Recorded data
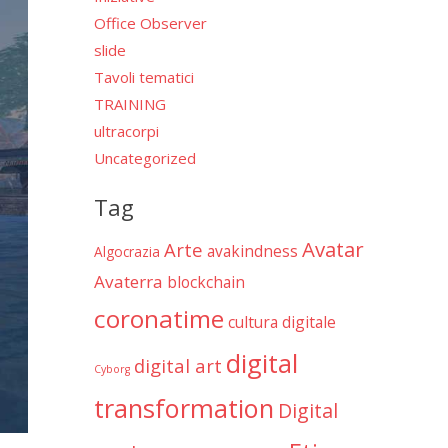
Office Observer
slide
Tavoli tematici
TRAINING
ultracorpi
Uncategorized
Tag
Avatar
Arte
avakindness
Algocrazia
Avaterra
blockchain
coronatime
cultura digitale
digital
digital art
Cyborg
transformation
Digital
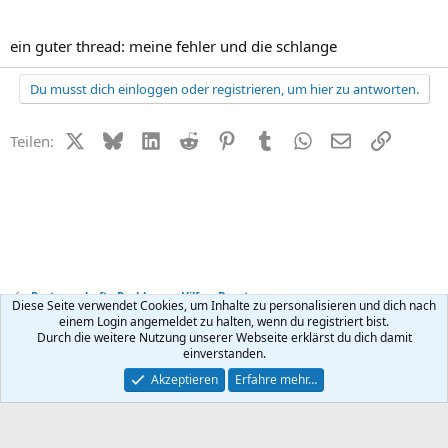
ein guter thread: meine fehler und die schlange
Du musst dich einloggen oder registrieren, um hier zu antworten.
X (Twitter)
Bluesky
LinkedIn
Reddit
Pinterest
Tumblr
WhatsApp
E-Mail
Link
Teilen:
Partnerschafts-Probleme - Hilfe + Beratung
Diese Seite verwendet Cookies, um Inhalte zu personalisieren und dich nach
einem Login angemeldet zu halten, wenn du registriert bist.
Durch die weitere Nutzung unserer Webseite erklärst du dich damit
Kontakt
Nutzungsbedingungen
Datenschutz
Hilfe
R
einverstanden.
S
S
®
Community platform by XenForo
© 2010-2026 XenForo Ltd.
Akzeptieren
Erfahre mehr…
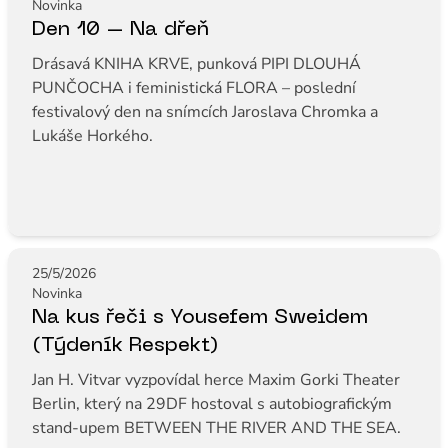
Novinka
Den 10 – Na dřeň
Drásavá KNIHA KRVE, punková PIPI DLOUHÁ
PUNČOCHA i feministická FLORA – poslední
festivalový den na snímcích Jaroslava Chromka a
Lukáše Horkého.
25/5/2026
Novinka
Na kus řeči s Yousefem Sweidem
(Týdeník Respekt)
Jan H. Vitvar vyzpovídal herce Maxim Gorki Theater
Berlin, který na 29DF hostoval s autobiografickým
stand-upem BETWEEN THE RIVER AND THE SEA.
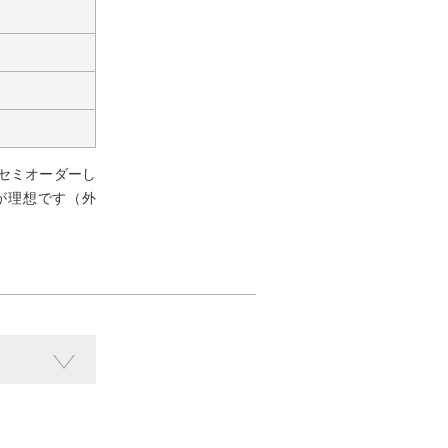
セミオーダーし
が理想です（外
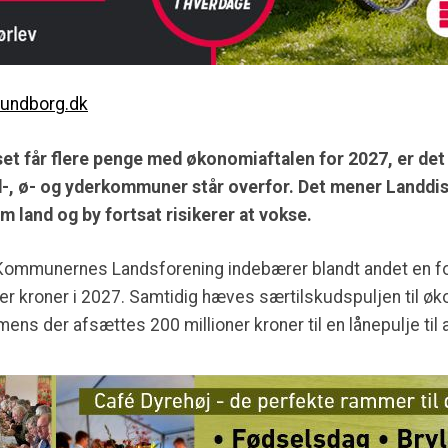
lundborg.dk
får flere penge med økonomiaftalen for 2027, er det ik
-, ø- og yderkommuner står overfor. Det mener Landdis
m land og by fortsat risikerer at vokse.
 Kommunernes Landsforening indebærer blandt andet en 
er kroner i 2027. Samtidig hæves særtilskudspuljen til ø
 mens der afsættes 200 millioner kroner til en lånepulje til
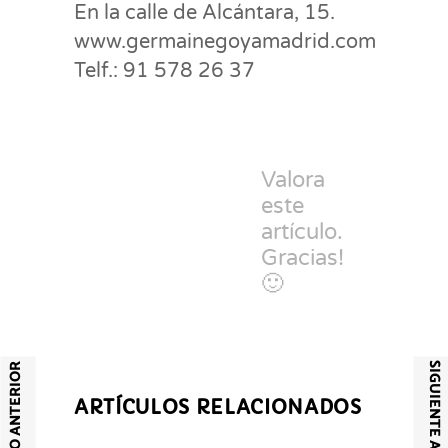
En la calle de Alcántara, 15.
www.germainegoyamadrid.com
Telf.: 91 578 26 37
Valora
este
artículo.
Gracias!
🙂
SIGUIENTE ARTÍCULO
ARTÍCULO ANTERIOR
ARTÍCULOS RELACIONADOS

### Try it
In the records, find every line that has the string "XenForo" and copy it.

### Task output
Community platform by XenForo
© 2010-2026 XenForo Ltd.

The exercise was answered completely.